[[ Available records open ]]
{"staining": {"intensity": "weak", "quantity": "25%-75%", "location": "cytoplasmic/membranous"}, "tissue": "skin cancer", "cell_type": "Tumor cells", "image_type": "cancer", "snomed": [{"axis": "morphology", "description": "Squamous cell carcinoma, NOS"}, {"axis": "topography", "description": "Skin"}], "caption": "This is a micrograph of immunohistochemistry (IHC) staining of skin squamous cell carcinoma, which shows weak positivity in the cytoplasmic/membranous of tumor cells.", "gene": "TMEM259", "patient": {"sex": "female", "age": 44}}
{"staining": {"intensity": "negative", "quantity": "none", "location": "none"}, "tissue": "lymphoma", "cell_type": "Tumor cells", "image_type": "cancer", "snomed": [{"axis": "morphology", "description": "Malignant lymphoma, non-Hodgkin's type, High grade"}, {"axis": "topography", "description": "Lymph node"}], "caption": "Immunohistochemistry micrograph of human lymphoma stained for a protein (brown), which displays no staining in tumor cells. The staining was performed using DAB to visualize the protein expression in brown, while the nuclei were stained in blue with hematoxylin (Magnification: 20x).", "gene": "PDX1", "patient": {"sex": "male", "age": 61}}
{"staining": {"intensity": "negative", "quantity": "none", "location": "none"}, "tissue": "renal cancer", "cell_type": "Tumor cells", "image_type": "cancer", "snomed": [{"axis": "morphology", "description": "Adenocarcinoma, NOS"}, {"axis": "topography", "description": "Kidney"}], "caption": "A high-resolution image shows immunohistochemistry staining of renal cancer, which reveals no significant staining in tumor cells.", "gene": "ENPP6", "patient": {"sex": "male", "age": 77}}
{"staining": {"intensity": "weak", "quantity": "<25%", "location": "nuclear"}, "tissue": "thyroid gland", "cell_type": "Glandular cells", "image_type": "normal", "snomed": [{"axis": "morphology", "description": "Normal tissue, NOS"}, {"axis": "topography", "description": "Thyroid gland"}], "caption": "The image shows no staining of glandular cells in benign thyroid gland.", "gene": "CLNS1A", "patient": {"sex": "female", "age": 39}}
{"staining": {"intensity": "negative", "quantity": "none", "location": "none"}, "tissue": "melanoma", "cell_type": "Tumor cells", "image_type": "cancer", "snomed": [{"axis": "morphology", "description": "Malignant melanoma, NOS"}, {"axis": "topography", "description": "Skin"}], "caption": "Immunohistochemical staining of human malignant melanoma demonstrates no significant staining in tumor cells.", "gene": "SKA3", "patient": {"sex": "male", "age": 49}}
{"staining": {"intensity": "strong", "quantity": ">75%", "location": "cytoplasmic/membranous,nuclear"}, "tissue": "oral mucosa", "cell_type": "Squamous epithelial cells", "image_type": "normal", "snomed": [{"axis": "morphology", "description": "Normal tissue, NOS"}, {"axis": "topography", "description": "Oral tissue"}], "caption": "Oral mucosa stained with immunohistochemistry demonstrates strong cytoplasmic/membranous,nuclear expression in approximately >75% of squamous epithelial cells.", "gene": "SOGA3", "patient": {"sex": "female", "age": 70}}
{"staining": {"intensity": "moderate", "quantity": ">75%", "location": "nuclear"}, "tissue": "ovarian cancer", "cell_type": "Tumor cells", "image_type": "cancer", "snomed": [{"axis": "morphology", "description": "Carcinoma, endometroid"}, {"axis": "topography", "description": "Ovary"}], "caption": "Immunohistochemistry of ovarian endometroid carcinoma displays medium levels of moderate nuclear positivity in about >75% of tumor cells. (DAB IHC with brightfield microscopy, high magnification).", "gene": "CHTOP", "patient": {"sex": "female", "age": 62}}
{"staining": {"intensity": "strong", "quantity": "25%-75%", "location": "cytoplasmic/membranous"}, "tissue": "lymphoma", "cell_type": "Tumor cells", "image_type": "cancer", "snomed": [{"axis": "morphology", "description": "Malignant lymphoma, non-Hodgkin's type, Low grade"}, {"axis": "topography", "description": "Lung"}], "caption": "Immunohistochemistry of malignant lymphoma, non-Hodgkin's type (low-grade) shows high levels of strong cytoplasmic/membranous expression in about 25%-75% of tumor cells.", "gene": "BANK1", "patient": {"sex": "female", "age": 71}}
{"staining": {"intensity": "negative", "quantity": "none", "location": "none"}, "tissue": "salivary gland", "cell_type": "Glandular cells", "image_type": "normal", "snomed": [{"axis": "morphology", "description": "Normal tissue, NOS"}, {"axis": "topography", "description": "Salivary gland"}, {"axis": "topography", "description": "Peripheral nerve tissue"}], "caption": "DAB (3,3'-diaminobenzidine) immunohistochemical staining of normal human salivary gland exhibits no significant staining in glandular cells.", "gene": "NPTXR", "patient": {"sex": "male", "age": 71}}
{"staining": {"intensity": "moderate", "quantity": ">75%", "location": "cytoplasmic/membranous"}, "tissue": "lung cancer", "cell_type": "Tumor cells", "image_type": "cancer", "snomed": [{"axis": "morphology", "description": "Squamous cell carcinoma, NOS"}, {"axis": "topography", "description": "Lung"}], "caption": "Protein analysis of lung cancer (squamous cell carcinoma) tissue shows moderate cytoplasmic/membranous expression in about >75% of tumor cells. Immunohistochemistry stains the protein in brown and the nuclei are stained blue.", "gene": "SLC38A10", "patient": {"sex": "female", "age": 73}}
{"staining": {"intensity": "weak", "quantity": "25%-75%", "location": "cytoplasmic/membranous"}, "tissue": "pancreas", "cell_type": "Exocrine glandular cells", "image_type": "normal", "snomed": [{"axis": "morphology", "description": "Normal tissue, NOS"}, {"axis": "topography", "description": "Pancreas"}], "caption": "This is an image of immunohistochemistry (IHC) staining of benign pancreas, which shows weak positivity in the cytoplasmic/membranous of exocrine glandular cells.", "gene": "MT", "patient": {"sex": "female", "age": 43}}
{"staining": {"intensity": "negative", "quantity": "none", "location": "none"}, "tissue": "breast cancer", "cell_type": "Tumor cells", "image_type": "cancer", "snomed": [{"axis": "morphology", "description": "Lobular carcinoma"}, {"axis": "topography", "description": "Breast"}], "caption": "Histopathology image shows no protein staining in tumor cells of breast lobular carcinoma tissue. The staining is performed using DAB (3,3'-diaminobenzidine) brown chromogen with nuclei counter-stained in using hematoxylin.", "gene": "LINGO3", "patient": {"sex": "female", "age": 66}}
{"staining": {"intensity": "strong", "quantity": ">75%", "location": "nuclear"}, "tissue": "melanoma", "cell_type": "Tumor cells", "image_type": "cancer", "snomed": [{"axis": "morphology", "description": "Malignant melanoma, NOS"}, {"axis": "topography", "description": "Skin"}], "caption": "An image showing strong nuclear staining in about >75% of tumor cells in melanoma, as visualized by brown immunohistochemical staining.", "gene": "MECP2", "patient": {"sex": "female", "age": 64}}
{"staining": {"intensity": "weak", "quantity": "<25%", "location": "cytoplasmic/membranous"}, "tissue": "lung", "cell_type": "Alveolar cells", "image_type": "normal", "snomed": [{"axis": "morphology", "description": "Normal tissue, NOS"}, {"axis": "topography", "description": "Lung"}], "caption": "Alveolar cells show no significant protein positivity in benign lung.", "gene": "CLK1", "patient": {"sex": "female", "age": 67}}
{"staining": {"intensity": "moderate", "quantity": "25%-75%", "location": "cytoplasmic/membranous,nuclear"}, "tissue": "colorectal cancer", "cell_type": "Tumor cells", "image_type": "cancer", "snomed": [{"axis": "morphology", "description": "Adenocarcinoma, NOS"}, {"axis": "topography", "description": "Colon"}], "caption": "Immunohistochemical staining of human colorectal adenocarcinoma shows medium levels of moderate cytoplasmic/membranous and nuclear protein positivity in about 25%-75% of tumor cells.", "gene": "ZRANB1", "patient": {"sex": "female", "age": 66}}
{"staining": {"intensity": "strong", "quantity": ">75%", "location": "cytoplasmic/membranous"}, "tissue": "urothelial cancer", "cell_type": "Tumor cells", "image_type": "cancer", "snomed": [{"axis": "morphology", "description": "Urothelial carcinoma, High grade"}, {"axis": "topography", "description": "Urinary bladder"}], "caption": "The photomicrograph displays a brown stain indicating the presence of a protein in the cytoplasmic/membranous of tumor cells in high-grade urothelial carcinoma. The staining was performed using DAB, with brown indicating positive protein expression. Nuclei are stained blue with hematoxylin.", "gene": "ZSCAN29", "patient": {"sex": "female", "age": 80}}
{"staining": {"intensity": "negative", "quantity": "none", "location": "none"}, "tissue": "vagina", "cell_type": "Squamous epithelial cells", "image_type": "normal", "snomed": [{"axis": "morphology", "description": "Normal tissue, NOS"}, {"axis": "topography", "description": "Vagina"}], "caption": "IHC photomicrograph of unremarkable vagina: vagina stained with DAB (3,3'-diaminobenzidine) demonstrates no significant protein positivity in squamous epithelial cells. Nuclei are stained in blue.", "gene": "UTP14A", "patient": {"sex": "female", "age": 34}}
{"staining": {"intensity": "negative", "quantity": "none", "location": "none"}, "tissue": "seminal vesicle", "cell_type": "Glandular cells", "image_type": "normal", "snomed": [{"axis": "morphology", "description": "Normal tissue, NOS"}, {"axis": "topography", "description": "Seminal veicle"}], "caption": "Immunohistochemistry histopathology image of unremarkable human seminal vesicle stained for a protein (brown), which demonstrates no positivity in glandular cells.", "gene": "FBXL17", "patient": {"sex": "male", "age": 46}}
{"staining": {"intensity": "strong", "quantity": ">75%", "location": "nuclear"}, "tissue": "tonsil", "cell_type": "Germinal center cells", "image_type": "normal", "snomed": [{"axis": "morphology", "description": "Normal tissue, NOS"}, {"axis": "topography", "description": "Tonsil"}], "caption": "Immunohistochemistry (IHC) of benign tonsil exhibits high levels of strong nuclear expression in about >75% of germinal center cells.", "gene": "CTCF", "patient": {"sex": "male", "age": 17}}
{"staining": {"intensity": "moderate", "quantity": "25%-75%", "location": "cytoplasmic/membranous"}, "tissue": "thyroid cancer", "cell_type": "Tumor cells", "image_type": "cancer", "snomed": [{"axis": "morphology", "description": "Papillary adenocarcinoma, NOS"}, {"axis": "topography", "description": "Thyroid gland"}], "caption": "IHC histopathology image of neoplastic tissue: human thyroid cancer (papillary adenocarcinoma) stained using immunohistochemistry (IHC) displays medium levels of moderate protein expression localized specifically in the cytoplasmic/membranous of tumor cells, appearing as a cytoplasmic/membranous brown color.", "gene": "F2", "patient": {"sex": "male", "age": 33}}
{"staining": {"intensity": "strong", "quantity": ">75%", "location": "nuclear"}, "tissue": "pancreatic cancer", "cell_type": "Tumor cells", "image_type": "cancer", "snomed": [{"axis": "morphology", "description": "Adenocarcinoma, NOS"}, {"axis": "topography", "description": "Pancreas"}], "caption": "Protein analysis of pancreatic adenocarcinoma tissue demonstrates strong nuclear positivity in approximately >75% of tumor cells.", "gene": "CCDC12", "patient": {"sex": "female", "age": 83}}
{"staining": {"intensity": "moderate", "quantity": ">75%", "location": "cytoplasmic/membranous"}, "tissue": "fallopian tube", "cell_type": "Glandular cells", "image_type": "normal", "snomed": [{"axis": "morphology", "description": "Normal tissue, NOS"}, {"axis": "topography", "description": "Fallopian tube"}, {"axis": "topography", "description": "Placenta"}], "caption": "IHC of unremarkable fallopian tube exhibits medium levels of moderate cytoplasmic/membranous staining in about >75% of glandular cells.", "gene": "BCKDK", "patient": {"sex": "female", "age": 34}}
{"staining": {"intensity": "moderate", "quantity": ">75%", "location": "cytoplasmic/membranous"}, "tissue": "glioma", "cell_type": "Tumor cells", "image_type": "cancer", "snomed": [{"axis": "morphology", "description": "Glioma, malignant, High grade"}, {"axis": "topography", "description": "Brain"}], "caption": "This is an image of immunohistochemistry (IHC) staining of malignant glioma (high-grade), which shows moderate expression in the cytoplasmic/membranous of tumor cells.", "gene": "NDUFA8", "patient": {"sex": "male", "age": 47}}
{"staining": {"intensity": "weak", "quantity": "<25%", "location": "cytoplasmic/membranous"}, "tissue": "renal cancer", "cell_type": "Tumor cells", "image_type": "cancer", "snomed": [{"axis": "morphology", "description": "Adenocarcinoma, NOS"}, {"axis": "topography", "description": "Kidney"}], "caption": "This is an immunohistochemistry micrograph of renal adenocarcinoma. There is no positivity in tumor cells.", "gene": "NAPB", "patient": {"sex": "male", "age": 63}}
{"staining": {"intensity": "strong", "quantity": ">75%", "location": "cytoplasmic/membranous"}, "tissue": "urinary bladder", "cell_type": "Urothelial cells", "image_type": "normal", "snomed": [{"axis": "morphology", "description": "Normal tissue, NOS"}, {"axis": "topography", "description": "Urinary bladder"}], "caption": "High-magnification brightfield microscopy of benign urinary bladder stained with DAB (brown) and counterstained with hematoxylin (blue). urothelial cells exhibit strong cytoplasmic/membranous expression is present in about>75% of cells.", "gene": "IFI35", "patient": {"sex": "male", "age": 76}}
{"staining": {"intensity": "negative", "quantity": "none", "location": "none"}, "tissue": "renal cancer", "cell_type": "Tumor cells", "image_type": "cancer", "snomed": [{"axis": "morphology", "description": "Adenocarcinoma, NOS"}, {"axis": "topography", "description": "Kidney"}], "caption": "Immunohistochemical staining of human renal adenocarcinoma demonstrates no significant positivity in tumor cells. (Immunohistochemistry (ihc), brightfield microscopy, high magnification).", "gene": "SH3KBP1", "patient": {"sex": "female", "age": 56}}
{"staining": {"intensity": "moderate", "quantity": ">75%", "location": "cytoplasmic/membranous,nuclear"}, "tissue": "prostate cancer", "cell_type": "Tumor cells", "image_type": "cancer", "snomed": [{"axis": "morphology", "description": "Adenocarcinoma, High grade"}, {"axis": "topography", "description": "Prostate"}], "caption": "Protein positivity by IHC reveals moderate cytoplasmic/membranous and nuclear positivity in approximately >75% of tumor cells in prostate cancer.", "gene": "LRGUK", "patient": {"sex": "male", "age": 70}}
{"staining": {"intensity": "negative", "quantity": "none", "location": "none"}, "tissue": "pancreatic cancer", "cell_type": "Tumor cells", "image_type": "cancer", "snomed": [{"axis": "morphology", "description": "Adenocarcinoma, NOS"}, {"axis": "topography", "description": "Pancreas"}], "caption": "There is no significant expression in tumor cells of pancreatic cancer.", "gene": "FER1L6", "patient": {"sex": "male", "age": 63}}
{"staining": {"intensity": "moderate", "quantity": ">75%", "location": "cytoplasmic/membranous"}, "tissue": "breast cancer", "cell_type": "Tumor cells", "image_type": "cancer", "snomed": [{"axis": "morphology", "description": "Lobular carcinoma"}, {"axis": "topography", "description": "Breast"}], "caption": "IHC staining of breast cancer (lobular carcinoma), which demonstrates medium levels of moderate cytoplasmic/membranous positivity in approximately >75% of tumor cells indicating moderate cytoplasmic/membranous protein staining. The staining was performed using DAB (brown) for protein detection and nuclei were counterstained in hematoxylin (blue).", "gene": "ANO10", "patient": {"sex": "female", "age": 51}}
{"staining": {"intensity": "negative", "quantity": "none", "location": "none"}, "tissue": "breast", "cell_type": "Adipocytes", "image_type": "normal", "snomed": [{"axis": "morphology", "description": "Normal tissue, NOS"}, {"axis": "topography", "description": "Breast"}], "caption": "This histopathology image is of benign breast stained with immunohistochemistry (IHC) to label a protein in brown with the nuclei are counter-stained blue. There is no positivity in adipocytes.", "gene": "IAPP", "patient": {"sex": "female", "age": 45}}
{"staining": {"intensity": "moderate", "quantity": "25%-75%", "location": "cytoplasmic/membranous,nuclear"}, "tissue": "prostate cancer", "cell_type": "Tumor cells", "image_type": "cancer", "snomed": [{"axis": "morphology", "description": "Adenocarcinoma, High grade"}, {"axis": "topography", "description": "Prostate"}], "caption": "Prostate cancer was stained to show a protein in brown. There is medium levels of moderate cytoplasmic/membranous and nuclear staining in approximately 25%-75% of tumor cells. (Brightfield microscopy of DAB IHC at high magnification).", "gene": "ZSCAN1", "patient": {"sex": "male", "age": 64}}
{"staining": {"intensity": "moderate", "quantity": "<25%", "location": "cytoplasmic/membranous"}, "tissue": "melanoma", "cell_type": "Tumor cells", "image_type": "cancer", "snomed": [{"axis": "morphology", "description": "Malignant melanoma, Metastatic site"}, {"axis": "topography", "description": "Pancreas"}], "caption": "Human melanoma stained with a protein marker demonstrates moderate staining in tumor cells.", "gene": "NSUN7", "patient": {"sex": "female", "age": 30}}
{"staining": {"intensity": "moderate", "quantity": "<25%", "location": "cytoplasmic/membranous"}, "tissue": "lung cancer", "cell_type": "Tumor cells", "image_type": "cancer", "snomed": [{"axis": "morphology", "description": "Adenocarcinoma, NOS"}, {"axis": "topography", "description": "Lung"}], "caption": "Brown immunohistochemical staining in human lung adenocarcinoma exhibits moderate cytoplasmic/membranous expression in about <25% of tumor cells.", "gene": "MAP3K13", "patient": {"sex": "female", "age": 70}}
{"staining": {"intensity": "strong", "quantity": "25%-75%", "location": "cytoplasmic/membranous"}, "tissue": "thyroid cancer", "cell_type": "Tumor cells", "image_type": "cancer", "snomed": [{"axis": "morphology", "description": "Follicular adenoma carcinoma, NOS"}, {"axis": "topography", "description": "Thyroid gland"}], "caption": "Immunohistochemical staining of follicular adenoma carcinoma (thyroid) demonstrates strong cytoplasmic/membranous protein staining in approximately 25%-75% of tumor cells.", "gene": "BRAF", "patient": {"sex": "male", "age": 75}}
[[ Available records closed ]]
_What the task asks:_ Word for word, restate the lines of the listing above starting at the line with "of unremarkable fallopian" and ending at the line with "is an immunohistochemistry", and nothing outside them.

_Answer below:_
{"staining": {"intensity": "moderate", "quantity": ">75%", "location": "cytoplasmic/membranous"}, "tissue": "fallopian tube", "cell_type": "Glandular cells", "image_type": "normal", "snomed": [{"axis": "morphology", "description": "Normal tissue, NOS"}, {"axis": "topography", "description": "Fallopian tube"}, {"axis": "topography", "description": "Placenta"}], "caption": "IHC of unremarkable fallopian tube exhibits medium levels of moderate cytoplasmic/membranous staining in about >75% of glandular cells.", "gene": "BCKDK", "patient": {"sex": "female", "age": 34}}
{"staining": {"intensity": "moderate", "quantity": ">75%", "location": "cytoplasmic/membranous"}, "tissue": "glioma", "cell_type": "Tumor cells", "image_type": "cancer", "snomed": [{"axis": "morphology", "description": "Glioma, malignant, High grade"}, {"axis": "topography", "description": "Brain"}], "caption": "This is an image of immunohistochemistry (IHC) staining of malignant glioma (high-grade), which shows moderate expression in the cytoplasmic/membranous of tumor cells.", "gene": "NDUFA8", "patient": {"sex": "male", "age": 47}}
{"staining": {"intensity": "weak", "quantity": "<25%", "location": "cytoplasmic/membranous"}, "tissue": "renal cancer", "cell_type": "Tumor cells", "image_type": "cancer", "snomed": [{"axis": "morphology", "description": "Adenocarcinoma, NOS"}, {"axis": "topography", "description": "Kidney"}], "caption": "This is an immunohistochemistry micrograph of renal adenocarcinoma. There is no positivity in tumor cells.", "gene": "NAPB", "patient": {"sex": "male", "age": 63}}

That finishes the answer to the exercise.